Image Credit: Selbymay via Wikimedia Commons

OTwo Co-Editor Orla Mahon reviews Inhaler’s latest release, Open Wide. Ultimately, she’d rather await their next album.

Inhaler’s latest album, Open Wide, released on February 7th. However, the band’s heavily anticipated third release has failed to make waves. Formed in 2012, Inhaler - made up of Elijah Hewson on vocals and guitar, Robert Keating on bass, Josh Bartholomew Jenkinson on guitar and Ryan McMahon on drums - seem to have lost their spark.

There’s no grand blunder that’s been made here. What seems to have occurred is that Inhaler have found themselves overly comfortable in a particularl style of sound. Open Wide, compared to previous releases, seems like a project in refinement. The instrumentals have grown tamer, the lyrics appear more self conscious. Gone are the days of the earnestly cliche lines from their first album, It Won’t Always Be Like This (“play me like a record, baby,” reads as a horribly cheesy lyric from the title track, yet Elijah Hewson’s unblinkingly honest delivery makes sound and feel utterly convincing). Inhaler, rather than expanding their sound, appear to have shrunken into themselves. In an attempt to tap further into what made their first album such a sensation, the band have placed themselves into a cage, its boundaries restrict their experimental impulses. 

The problem with Open Wide seems to be something much deeper, something that has gone askew in the foundations of the album. 

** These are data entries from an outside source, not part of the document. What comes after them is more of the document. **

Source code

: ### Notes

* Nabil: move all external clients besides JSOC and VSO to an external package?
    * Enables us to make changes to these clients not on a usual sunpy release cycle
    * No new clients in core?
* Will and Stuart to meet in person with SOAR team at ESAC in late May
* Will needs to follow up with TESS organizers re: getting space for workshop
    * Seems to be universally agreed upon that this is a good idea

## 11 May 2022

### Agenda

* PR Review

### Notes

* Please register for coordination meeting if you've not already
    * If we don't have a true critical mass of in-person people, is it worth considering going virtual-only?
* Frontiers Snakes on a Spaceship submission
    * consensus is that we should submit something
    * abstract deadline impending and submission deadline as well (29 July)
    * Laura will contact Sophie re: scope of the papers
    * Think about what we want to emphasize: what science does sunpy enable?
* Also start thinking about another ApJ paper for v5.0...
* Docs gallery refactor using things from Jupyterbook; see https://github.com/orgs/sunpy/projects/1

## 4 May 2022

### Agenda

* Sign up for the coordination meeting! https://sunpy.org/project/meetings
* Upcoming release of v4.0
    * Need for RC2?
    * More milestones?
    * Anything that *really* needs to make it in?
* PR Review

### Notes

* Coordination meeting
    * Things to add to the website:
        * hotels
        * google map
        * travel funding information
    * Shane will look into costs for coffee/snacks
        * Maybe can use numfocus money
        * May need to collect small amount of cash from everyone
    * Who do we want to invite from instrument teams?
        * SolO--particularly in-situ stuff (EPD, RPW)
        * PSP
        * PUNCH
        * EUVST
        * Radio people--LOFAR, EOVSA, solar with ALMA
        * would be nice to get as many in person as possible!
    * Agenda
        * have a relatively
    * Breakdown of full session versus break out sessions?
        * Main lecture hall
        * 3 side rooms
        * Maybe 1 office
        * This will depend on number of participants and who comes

This is not a tirade against pop music. If streamlining into a more pop-sound feels like the natural progression to pursue for Inhaler as a band, it would be completely respectable. There’s little need to subscribe to a hierarchy of genres here - good indie music can be as equally enjoyable as good pop music, obviously. However, the emphasis here is on the word good. Open Wide’s greatest problem is that it just sounds dull. It is difficult to diagnose where the dullness in sound may be coming from. The easiest source to blame would be the addition of a new producer, Kid Harpoon, who has worked with stars from Harry Styles to Shakira. Yet the fact remains that a producer is limited over how much control they actually have over a creative project - their goal is to polish an album, not create one. The problem with Open Wide seems to be something much deeper, something that has gone askew in the foundations of the album. 

Perhaps the missing ingredient is something as simple as a loss of passion. Inhaler was initially formed whilst the band members were attending secondary school at St Andrew’s College, Blackrock. With the band now entering its thirteenth year of existence (at various levels of seriousness and success), and after releasing their third album in four years, could it simply be that Inhaler has grown tired? 

There’s also a case to be made for the demands of the music industry sucking Inhaler’s creativity dry. In an attention economy, it feels like we’re seeing more and more bands relentlessly pushing out new music in order to maintain a following. Such an attitude exists in antithesis to any meaningful creative process. 

Whatever the case may be, I haven’t lost hope for Inhaler, and I will still eagerly await their next release. However, for the band’s own sake, I really don’t mind if that’s a good few years down the line.